RANDFILE        = $ENV::HOME/.rnd
 
####################################################################
[ req ]
default_bits        = 2048
default_keyfile     = example.key
distinguished_name  = server_distinguished_name
req_extensions      = server_req_extensions
string_mask         = utf8only
 
####################################################################
[ server_distinguished_name ]
countryName         = Country Name (2 letter code)
countryName_default     = DE
 
stateOrProvinceName     = State or Province Name (full name)
stateOrProvinceName_default = NIEDERSACHSEN
 
localityName            = Locality Name (eg, city)
localityName_default        = GOETTINGEN
 
organizationName            = Organization Name (eg, company)
organizationName_default    = Gesellschaft fuer wissenschaftliche Datenverarbeitung
 
commonName          = Common Name (e.g. server FQDN or YOUR name)

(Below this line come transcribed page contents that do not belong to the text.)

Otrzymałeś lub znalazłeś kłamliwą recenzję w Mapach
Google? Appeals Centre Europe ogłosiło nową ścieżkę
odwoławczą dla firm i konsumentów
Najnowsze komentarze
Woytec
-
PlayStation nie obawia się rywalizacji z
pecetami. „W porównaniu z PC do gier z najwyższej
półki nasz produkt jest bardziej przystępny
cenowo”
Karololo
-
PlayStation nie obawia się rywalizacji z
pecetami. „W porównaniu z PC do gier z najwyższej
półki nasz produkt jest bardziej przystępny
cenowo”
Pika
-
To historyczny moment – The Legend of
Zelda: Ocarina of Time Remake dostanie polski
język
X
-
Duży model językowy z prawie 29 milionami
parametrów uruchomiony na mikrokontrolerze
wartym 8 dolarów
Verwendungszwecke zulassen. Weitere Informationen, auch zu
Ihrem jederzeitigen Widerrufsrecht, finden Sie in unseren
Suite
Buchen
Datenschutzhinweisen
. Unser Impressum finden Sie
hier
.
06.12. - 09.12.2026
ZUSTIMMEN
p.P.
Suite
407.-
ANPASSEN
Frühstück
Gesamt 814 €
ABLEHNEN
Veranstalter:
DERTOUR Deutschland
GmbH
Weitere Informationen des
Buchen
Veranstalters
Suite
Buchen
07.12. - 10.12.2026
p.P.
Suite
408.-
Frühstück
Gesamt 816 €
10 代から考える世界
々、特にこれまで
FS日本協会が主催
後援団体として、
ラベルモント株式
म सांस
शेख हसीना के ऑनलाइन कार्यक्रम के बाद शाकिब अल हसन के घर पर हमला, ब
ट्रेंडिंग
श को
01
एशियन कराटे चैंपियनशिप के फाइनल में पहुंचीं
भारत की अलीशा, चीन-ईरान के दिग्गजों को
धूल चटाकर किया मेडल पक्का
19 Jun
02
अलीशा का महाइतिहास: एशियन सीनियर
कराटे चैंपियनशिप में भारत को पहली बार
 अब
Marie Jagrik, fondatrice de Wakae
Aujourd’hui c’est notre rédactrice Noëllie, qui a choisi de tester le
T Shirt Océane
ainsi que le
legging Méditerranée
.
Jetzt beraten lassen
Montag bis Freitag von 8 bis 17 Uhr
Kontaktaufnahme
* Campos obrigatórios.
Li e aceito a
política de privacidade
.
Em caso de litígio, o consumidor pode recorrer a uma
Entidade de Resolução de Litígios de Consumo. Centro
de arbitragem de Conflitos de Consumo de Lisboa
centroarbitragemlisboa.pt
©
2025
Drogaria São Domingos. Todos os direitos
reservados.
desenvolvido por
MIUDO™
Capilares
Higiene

commonName_default      = example.gwdg.de
 
emailAddress            = Email Address
emailAddress_default        = noreply@gwdg.de
 
####################################################################
[ server_req_extensions ]
 
subjectKeyIdentifier        = hash
basicConstraints        = CA:FALSE
keyUsage            = digitalSignature, keyEncipherment
subjectAltName          = @alternate_names
nsComment           = "OpenSSL Generated Certificate"
 
####################################################################
[ alternate_names ]
 
DNS.1       = example-san-1.gwdg.de
DNS.2       = example-san-2.gwdg.de
1) An unsupported or obsolete function!